[Records shown]

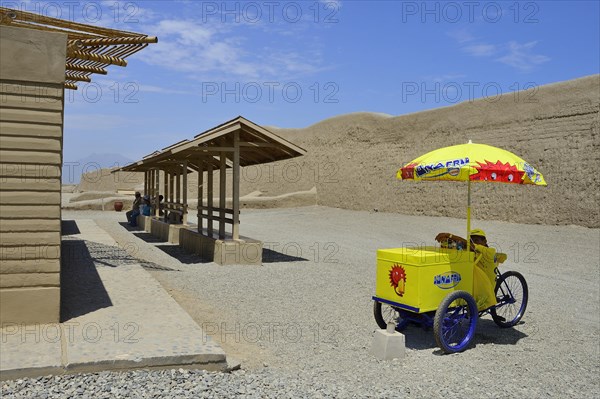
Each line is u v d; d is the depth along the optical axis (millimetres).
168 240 18828
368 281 11750
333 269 13219
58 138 6523
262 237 21125
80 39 7684
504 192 23656
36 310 6504
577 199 20469
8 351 5422
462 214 25766
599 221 19547
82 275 9977
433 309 6992
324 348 7059
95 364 5191
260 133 13578
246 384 5312
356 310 9156
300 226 26406
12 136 6363
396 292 7156
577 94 21078
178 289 10297
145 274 10164
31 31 6359
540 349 7418
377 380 5922
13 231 6402
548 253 16234
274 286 10914
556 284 12055
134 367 5324
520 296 10500
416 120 30469
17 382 4836
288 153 14547
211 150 13492
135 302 7805
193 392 4926
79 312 7180
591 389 5949
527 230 20781
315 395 5184
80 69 9305
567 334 8211
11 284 6406
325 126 39969
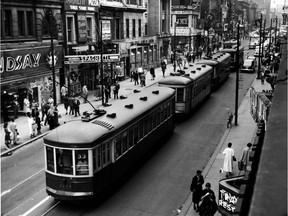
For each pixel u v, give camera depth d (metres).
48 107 26.19
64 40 34.16
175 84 27.27
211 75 39.06
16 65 26.77
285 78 5.68
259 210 2.16
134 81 45.44
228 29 110.25
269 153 2.81
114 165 14.98
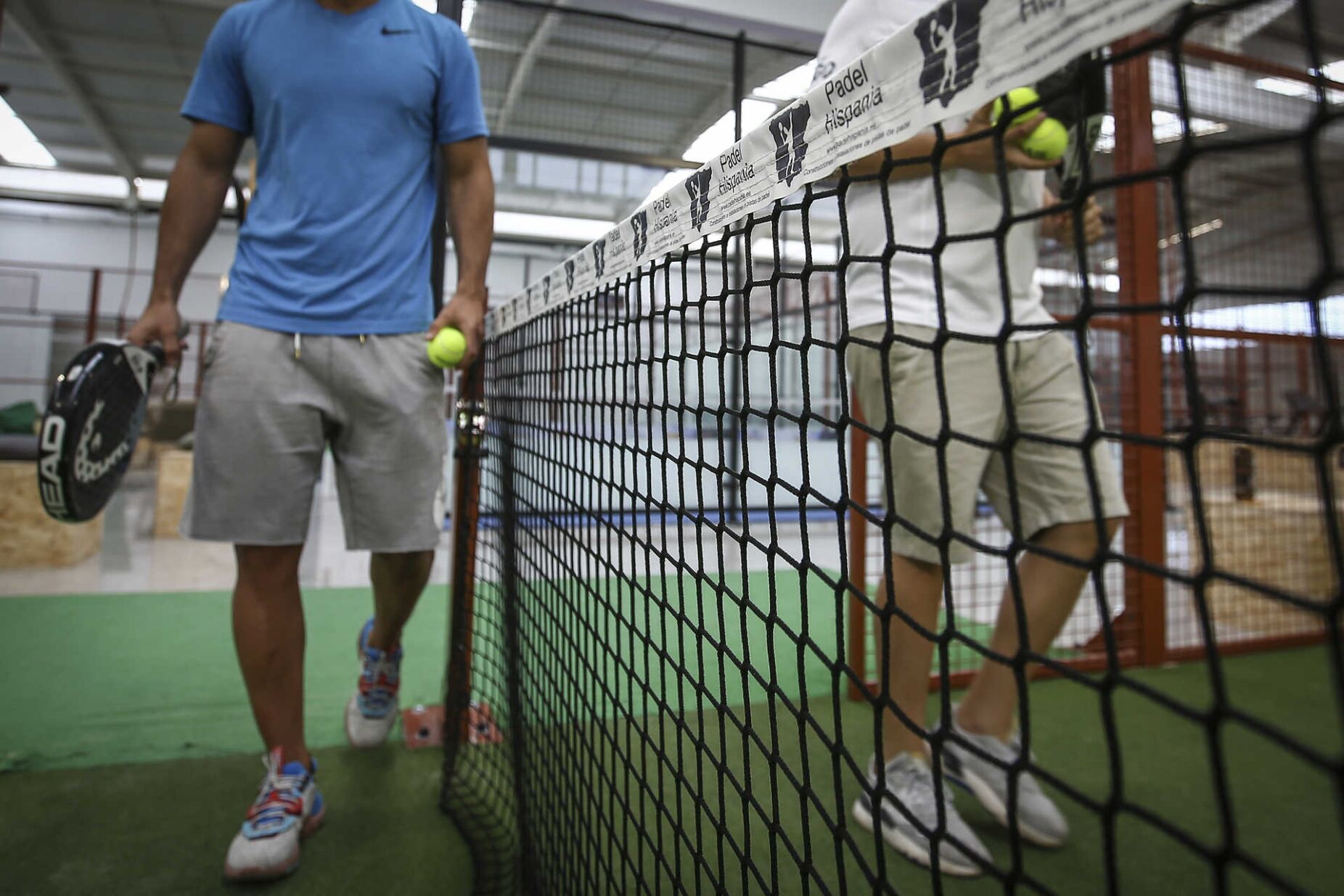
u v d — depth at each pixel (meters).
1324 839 1.27
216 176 1.33
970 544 0.40
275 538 1.20
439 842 1.22
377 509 1.30
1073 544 1.19
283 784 1.18
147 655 2.11
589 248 0.94
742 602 0.58
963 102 0.39
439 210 1.74
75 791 1.36
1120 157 2.27
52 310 9.95
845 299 0.48
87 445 1.06
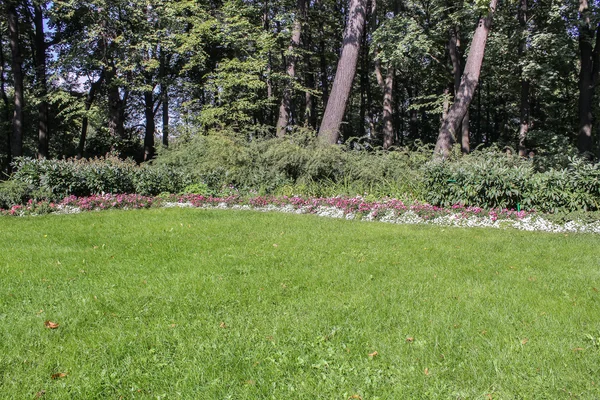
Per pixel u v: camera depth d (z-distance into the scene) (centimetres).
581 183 784
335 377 266
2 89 2050
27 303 379
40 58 1866
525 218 790
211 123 1677
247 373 271
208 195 1088
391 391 253
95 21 1697
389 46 1588
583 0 1557
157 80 1867
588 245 626
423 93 2755
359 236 678
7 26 1919
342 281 447
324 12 2159
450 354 294
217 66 1844
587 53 1611
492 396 248
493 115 3127
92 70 1855
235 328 330
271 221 799
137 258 531
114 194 1056
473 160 972
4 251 562
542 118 2494
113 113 1958
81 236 659
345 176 1077
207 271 475
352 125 2988
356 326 338
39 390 253
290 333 325
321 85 2834
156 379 263
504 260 543
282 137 1180
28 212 879
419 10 1906
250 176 1120
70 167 1027
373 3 2131
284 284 434
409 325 338
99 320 345
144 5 1728
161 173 1148
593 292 419
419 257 555
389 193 1002
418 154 1092
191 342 307
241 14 1736
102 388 256
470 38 1703
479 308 373
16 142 1752
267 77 1741
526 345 305
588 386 256
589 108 1630
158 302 382
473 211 820
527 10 1708
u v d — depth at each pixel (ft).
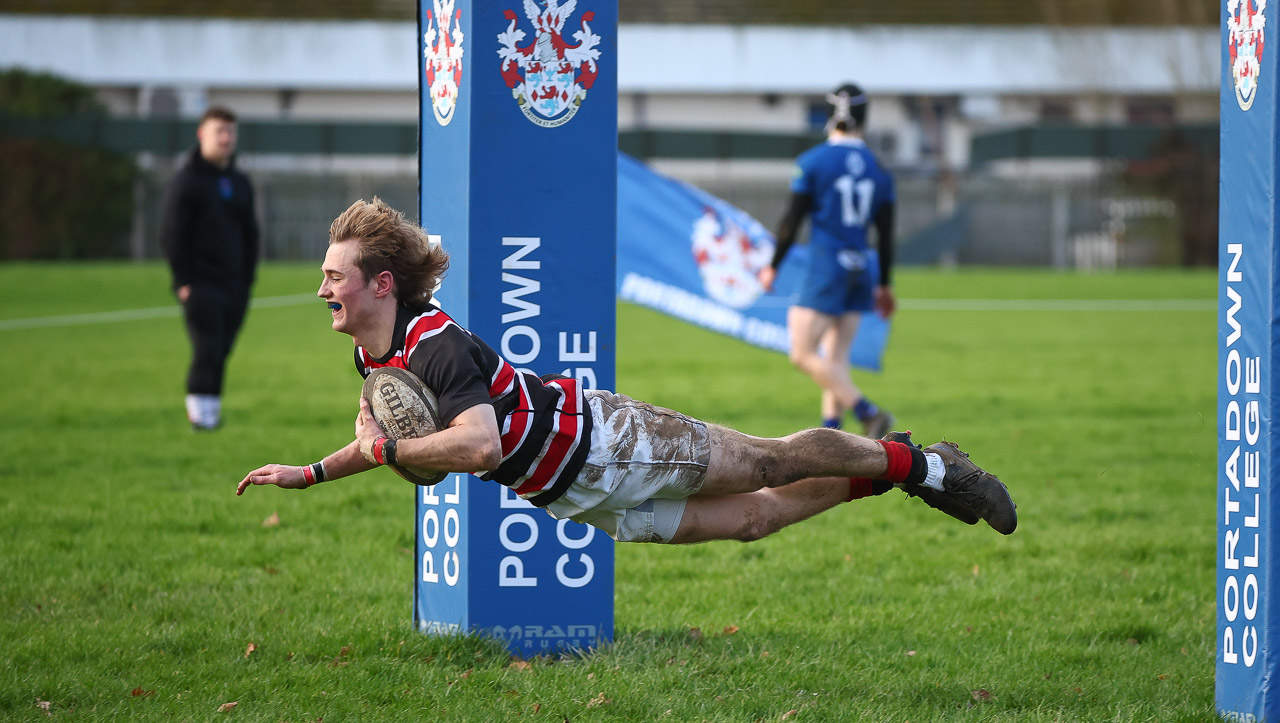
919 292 199.82
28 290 181.37
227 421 81.97
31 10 290.76
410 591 44.50
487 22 35.09
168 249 75.77
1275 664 29.81
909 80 309.63
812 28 306.96
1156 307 179.83
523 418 29.73
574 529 36.94
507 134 35.45
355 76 299.17
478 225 35.53
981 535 55.67
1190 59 304.71
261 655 36.40
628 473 30.42
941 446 34.14
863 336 95.71
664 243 102.68
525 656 36.91
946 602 44.42
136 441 74.13
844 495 33.94
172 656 36.40
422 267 29.27
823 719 31.78
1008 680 35.01
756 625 40.83
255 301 176.45
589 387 36.32
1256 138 29.94
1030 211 258.98
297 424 81.00
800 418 85.20
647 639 38.34
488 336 35.81
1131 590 46.01
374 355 29.68
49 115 251.39
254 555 49.44
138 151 246.68
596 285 36.17
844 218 71.61
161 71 294.66
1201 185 252.21
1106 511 59.47
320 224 247.91
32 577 45.44
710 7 310.45
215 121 74.95
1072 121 315.78
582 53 35.58
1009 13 312.50
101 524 54.60
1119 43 308.81
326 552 50.31
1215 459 72.64
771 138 260.83
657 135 260.62
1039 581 47.50
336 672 34.53
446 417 28.27
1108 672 36.09
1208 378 109.09
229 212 76.74
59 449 71.61
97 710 31.76
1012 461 71.26
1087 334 146.72
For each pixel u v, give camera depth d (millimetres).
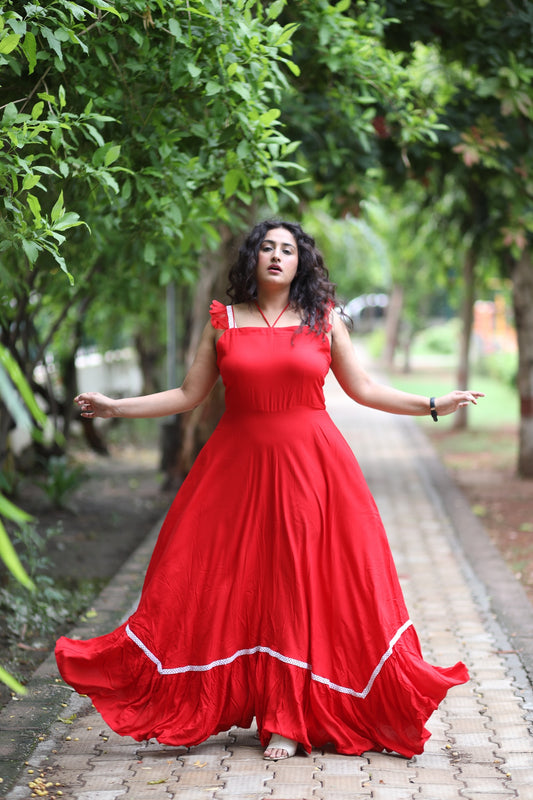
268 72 3945
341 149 6641
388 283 26453
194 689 3344
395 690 3260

[/Records shown]

*Task requirements*.
Please set down every line of the data above precisely, dropping the images.

*Your solution*.
Each line is u v d; d is the depth along the optical axis (millimetres).
168 240 18828
368 281 11750
333 269 13219
58 138 6523
262 237 21125
80 39 7684
504 192 23656
36 310 6504
577 199 20469
8 351 5422
462 214 25766
599 221 19547
82 275 9977
433 309 6992
324 348 7059
95 364 5191
260 133 13578
246 384 5312
356 310 9156
300 226 26406
12 136 6363
396 292 7156
577 94 21078
178 289 10297
145 274 10164
31 31 6359
540 349 7418
377 380 5922
13 231 6402
548 253 16234
274 286 10914
556 284 12055
134 367 5324
520 296 10500
416 120 30469
17 382 4836
288 153 14547
211 150 13492
135 302 7805
193 392 4926
79 312 7180
591 389 5949
527 230 20781
315 395 5184
80 69 9305
567 334 8211
11 284 6406
325 126 39969
For each pixel u v, give camera depth d (metres).
48 107 26.19
64 40 34.16
175 84 27.27
211 75 39.06
16 65 26.77
285 78 5.68
259 210 2.16
134 81 45.44
228 29 110.25
269 153 2.81
114 165 14.98
u v d — depth at each pixel (meters).
1324 839 1.27
216 176 1.33
970 544 0.40
275 538 1.20
439 842 1.22
377 509 1.30
1073 544 1.19
283 784 1.18
147 655 2.11
589 248 0.94
742 602 0.58
963 102 0.39
439 210 1.74
75 791 1.36
1120 157 2.27
52 310 9.95
845 299 0.48
87 445 1.06
Per pixel u v: camera depth d (z-distance into the scene) (centimetres).
581 183 784
335 377 266
2 89 2050
27 303 379
40 58 1866
525 218 790
211 123 1677
247 373 271
208 195 1088
391 391 253
95 21 1697
389 46 1588
583 0 1557
157 80 1867
588 245 626
423 93 2755
359 236 678
7 26 1919
342 281 447
324 12 2159
450 354 294
217 66 1844
587 53 1611
492 396 248
493 115 3127
92 70 1855
235 328 330
271 221 799
137 258 531
114 194 1056
473 160 972
4 251 562
542 118 2494
113 113 1958
81 236 659
345 176 1077
207 271 475
352 125 2988
356 326 338
39 390 253
290 333 325
321 85 2834
156 379 263
504 260 543
282 137 1180
28 212 879
419 10 1906
250 176 1120
70 167 1027
373 3 2131
284 284 434
409 325 338
99 320 345
144 5 1728
161 173 1148
593 292 419
419 257 555
389 193 1002
418 154 1092
191 342 307
241 14 1736
102 388 256
470 38 1703
479 308 373
16 142 1752
267 77 1741
526 345 305
588 386 256
589 108 1630
158 302 382
473 211 820
527 10 1708
u v d — depth at each pixel (ft).
919 292 199.82
28 290 181.37
227 421 81.97
31 10 290.76
410 591 44.50
487 22 35.09
168 249 75.77
1275 664 29.81
909 80 309.63
812 28 306.96
1156 307 179.83
523 418 29.73
574 529 36.94
507 134 35.45
355 76 299.17
478 225 35.53
981 535 55.67
1190 59 304.71
261 655 36.40
628 473 30.42
941 446 34.14
863 336 95.71
664 243 102.68
525 656 36.91
946 602 44.42
136 441 74.13
844 495 33.94
172 656 36.40
422 267 29.27
823 719 31.78
1008 680 35.01
756 625 40.83
255 301 176.45
589 387 36.32
1256 138 29.94
1030 211 258.98
297 424 81.00
800 418 85.20
647 639 38.34
488 336 35.81
1131 590 46.01
374 355 29.68
49 115 251.39
254 555 49.44
138 151 246.68
596 285 36.17
844 218 71.61
161 71 294.66
1201 185 252.21
1106 511 59.47
320 224 247.91
32 577 45.44
710 7 310.45
215 121 74.95
1072 121 315.78
582 53 35.58
1009 13 312.50
101 524 54.60
1119 43 308.81
326 552 50.31
1215 459 72.64
771 138 260.83
657 135 260.62
1039 581 47.50
336 672 34.53
446 417 28.27
1108 672 36.09
1208 378 109.09
229 212 76.74
59 449 71.61
97 710 31.76
1012 461 71.26
1087 334 146.72
For each pixel u v, give camera depth d (millimetres).
268 72 3945
341 149 6641
388 283 26453
194 689 3344
395 690 3260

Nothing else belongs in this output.